I posted on another thread about my sadness that, in contrast to the OP of that thread's dilemma about visitors after birth, I wasn't going to have to worry about my parents descending on me as they've already informed me they have no plans at all to come and meet new DS who is due in a month or so.
It made me think more about how I need to come to terms with my parents' pattern of unwillingness to make any effort at all to build a relationship with DS 1 and likely DS 2 once he shows up.
I live abroad in the US and they live in the UK so clearly there's a cost and effort involved to coming. But they are both fully retired; fit and healthy; no elderly parents of their own or other pressing priorities at home; and amply wealthy enough to afford the trip (e.g. they have spent tens of thousands on home renovations in recent years.)

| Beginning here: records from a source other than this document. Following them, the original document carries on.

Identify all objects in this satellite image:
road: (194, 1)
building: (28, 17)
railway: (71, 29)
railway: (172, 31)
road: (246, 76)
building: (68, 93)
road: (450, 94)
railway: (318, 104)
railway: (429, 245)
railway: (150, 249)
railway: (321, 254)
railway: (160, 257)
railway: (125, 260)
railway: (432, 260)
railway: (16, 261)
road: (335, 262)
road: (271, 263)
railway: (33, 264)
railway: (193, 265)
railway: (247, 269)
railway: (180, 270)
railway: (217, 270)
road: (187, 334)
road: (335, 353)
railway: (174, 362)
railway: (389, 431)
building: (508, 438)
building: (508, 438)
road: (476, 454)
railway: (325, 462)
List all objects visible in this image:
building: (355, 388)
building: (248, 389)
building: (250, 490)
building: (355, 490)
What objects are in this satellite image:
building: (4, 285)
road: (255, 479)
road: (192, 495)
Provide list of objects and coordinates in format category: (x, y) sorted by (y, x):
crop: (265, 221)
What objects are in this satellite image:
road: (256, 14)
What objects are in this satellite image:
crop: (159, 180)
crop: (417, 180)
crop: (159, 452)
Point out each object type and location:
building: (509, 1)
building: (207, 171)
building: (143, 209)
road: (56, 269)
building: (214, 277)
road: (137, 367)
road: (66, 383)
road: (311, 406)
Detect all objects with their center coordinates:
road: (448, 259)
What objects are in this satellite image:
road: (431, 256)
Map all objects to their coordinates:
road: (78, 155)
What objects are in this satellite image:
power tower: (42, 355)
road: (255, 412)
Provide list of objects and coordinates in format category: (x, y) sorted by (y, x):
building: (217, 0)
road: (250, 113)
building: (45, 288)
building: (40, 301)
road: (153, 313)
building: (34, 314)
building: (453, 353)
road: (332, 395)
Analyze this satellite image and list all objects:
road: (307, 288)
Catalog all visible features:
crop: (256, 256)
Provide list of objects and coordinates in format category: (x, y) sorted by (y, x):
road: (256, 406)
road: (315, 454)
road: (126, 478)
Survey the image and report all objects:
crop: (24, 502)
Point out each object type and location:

I realize that there's no entitlement to grandparents being involved and/or interested. But they never call (quite literally never), last emailed about two months ago, don't use any social media so that's not an option for contact, and send one birthday card and one Christmas card per year to my DS1, plus some cash so I can buy him a gift because of course they barely know him so they have no idea what he'd want. That's the extent of their efforts to communicate with DS 1. No photos or videos sent, postcards, nothing.
I nervously broached the subject a while ago about whether they had any interest in visiting after DS 2 is born this summer and got the reply I dreaded: they have no plans to come. They know they would be welcome to stay with us and we have plenty of room. They could spend time with DS 1 who's almost 4 so old enough to really get something out of the visit as well as meet DS 2. Plus it happens that the late summer/autumn is a particularly nice time to visit this part of the US (good weather etc.) and this is a part of the country with lots to do for visitors that people are generally keen to come to.
I just don't understand why, given that I get on well with them when we're together (there's been no falling out of any kind) and they profess to love DS 1 and me, they can't be arsed to make any effort.
I work full time and support the entire family because DH is at uni and I get limited holiday, plus have to make the trip home with a small child - soon to be two small children - in tow. But apparently it is much easier for me to do it every time than for two people with limitless time on their hands and plenty of money to make the journey here.
I realize being upset about their attitude is pointless, but I hope someone can help me deal with how I feel about this.